Final Project: Solving NP Complete Problems with Cook-Levin Theorem

Chris Tralie


We suspect that NP complete problems are harder than problems in P, but we don't know for sure. Usually, though, the fact that a problem is NP complete is enough for people to throw up their hands and say we can't solve it. But what if we actually do want to solve it for some practical purpose? What options do we have available to us?

In this project, you will explore one strategy for solving NP complete decision problems via polynomial time reductions. To accomplish this, you will devise a reduction from an NP complete problem of your choosing to an instance of SAT. Since SAT is itself an NP-complete problem, you can use it to solve any problem in NP, including other NP-complete problems. Thus, you will use SAT to decide your problem, and as a side effect, you will be able to extract a solution to your problem instance if it is satisfiable.

We know by the Cook-Levin theorem that any problem with a polynomial time verifier can be reduced to SAT, but the proof assumes that we have a Turing machine for the verifier, which is usually not practical. Instead, you will explore a more bespoke but practical reduction to SAT for a particular NP-compelte problem. The steps you will need to do are as follows:

  1. Create a method to generate random instances of your problem of a certain size.
  2. Polynomial time reduce your problem to SAT; that is, generate a CNF boolean statement that, if solved, will provide a solution to your problem. The goal is for this to be much easier and more direct than making a Turing machine verifier!
  3. Convert the SAT solution back into a certificate in the language of your problem, and create a verifier that checks whether the certificate is a valid solution to a problem of your type.

Below are some more details about the three tasks you have to do:

Your Tasks

Click here to download the starter code. Also review the notes at this link, and choose an NP-complete problem to solve. I describe k-clique and vertex cover at that link, but you are not limited to these. Click here to view a longer list of NP complete problems if you're interested. But be sure to check with me first if you want to do something I haven't described just to make sure it's not too tough for this project.

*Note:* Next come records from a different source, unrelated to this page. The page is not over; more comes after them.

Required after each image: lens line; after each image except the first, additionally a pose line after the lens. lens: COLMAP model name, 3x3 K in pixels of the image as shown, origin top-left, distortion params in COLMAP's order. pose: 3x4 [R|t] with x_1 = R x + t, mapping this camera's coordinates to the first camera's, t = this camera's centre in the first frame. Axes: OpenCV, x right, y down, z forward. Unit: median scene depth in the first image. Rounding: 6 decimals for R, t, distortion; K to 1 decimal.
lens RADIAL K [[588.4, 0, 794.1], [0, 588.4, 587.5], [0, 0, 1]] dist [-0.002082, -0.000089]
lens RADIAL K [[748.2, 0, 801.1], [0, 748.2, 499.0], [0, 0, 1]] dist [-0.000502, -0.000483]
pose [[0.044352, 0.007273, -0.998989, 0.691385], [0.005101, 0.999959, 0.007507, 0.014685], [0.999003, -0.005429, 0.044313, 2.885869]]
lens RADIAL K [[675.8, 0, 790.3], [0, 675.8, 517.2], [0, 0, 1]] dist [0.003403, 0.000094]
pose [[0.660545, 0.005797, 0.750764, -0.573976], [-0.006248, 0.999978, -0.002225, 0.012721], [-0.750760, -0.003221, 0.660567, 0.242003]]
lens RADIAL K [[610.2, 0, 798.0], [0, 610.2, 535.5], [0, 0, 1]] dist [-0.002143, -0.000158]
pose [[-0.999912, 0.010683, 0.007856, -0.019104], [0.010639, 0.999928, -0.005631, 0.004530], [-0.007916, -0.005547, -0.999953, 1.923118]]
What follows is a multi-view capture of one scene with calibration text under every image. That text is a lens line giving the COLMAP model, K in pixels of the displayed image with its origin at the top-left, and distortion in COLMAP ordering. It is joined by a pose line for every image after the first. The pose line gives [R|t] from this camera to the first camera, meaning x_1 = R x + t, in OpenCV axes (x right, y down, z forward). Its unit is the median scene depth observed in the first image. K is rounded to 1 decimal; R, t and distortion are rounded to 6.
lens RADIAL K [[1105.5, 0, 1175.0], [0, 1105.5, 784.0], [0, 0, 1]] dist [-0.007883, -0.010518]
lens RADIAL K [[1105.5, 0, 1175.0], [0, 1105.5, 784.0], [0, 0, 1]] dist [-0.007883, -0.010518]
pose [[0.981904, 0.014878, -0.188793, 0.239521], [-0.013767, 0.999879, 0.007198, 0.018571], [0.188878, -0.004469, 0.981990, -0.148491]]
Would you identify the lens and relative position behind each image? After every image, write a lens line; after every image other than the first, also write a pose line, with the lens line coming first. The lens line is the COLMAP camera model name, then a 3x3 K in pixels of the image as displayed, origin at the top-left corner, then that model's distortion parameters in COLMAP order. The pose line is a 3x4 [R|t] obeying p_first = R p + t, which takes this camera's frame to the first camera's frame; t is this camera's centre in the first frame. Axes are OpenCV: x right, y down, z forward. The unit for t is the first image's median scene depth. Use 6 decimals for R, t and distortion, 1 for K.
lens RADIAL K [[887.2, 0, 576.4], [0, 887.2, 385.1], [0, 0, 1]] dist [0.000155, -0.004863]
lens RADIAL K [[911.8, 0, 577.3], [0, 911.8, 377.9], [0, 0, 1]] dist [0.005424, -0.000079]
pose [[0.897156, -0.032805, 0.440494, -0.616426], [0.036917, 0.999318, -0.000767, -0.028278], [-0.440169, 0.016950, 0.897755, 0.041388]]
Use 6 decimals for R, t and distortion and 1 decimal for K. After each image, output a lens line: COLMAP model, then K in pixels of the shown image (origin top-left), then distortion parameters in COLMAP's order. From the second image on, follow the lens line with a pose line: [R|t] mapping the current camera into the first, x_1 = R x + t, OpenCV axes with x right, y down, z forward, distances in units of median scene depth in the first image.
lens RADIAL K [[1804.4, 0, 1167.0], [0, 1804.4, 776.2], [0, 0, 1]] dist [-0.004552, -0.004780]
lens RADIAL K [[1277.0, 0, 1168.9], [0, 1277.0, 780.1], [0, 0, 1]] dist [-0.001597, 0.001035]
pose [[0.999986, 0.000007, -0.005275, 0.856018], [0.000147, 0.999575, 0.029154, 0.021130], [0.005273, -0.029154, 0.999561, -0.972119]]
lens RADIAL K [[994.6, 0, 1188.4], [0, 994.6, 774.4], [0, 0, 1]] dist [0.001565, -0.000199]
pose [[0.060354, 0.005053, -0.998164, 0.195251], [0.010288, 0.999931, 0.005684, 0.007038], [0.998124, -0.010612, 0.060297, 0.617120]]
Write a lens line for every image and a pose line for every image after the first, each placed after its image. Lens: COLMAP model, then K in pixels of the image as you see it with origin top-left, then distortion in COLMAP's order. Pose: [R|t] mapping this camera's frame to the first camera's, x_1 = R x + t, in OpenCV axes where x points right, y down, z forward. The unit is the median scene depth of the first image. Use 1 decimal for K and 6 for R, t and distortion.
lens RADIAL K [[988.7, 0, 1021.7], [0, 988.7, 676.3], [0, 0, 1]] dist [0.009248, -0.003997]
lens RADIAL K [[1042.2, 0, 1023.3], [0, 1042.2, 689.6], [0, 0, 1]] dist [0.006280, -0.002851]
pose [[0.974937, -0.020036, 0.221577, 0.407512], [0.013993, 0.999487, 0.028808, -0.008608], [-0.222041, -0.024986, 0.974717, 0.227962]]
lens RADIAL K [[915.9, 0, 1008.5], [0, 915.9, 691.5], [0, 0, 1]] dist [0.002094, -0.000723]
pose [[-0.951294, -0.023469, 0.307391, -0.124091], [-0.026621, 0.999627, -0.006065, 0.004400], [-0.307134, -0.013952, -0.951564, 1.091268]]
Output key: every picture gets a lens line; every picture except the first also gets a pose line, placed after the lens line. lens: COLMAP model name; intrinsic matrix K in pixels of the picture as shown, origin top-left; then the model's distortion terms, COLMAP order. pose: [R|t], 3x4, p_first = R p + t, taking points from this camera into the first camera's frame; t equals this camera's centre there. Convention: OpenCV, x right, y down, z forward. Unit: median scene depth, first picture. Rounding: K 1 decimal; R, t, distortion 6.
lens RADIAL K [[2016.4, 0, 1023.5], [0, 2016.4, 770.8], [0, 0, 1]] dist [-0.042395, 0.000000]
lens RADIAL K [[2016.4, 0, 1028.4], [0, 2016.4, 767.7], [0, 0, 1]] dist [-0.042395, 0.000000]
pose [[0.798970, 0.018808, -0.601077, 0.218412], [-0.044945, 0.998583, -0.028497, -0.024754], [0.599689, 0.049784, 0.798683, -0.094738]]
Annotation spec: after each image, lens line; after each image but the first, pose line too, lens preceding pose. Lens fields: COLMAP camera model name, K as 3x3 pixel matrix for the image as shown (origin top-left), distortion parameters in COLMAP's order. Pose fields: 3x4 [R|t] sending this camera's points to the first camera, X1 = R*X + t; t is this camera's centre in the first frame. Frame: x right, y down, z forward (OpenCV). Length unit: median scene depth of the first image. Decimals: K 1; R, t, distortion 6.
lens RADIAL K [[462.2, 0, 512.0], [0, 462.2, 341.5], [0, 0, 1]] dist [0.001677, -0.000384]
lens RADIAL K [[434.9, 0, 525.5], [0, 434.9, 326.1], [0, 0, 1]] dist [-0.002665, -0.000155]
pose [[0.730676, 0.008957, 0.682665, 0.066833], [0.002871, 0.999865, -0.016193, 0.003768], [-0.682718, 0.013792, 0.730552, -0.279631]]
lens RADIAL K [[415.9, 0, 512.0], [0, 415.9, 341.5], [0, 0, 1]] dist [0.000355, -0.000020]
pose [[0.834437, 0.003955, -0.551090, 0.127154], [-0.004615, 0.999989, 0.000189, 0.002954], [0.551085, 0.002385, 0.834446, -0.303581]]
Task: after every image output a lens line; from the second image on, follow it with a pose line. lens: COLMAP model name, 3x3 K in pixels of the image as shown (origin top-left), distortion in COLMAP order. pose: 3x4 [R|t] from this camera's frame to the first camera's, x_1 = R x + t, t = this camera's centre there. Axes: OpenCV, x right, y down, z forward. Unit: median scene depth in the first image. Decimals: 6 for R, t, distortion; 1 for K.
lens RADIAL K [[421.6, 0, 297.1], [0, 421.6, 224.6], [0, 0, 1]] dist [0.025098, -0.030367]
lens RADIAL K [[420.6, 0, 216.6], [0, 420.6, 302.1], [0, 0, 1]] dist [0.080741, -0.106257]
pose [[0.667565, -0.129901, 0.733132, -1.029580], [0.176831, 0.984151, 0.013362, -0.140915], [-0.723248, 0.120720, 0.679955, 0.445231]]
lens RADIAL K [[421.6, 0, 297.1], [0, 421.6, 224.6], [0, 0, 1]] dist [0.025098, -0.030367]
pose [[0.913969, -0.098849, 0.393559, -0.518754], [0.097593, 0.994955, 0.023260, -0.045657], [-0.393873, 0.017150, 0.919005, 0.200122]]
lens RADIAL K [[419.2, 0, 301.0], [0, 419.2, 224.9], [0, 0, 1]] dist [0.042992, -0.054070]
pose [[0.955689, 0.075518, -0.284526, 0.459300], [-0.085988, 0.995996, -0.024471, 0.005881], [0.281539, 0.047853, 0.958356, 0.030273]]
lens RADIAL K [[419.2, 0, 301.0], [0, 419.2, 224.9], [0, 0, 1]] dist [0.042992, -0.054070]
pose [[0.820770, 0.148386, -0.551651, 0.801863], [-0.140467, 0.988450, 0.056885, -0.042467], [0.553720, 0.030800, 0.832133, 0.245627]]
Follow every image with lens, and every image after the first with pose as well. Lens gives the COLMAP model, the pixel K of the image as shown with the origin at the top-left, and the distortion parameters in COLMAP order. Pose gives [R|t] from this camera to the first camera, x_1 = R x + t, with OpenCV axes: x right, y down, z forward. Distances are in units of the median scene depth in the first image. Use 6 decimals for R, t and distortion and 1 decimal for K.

The only problems you can't choose are Hamiltonian path and Hamiltonian cycle, since I've already done Hamiltonian cycle and Hamiltonian path is a trivial modification of that. Have a look at the video below to see me going through all of the tasks for the final project on Hamiltonian cycle, and click here to view the solution

Part 1: Generating And Plotting (Pseudo)Random Solvable Problems (25 Points)

You will have to make a (pseudo)random (seeded random) problem of size N, where N depends on the context of the problem. For instance, in an NP-complete graph such as Hamiltonian path, vertex cover, or k-clique, N is the number of nodes in the graph. Your random problems should be solvable; that is, it should be possibly to satisfy the CNF clauses that you generate for your problem.

You should also create a method to draw an instance of your problem, as well as a certificate for it.

Other Parameters

Aside from N, you may have some extra parameters to set for your problem. For instance, for Hamiltonian path, you have the number of edges, for vertex cover, you have the size K of the number of vertices that are supposed to be part of the cover, and for a K-clique, you will have the size K of the clique we're looking for. You can choose these extra parameters to be whatever you like, but to be competitive, you should think carefully about what a "hard" problem of your type would look like. For example, intuitively, graphs with very few edges might be easier to check for the Hamiltonian path problem since there are fewer possibilities. However, too many edges might be too easy as well, since that increases the number of options in which a Hamiltonian path could occur. Often, the sweet spot of hardest complexity is somewhere in the middle.

Another heuristic you can use is that when you plot or show your problem, it shouldn't be too obvious for a human to pick out the soluton.

Part 2: Polynomial Time Certificate Translation (45 Points)

Perform a reduction from your problem to SAT in polynomial time in the size of the problem. The number of clauses and variables should be a polynomial size as a function of your input size.

Part 3: Certificate Translation And Verification (20 Points)

To make sure the solution is valid, you should convert the certificate back from SAT to your language and re-implement the verifier in your language. In other words, you should re-check everything you expressed in the SAT clauses, but in your language. This consistency check will make sure you actually implemented the SAT clauses properly.

Part 4: Hard Instances (10 Points)

Now that you've finished the entire pipeline, we're going to try to stump the Glucose solver. Explore different random examples with at most 200 variables, and an arbitrary polynomial number of clauses of arbitrary polynomial length, and pick out the example that seems to be the toughest for glucose to solve. Save your CNF formula to disk with save the method in the CNF class. Submit this file, along with an image or text description of the problem. If I have time, I will make a class gallery of the problems, along with some experiments for how long distributions of runtimes are over many experiments.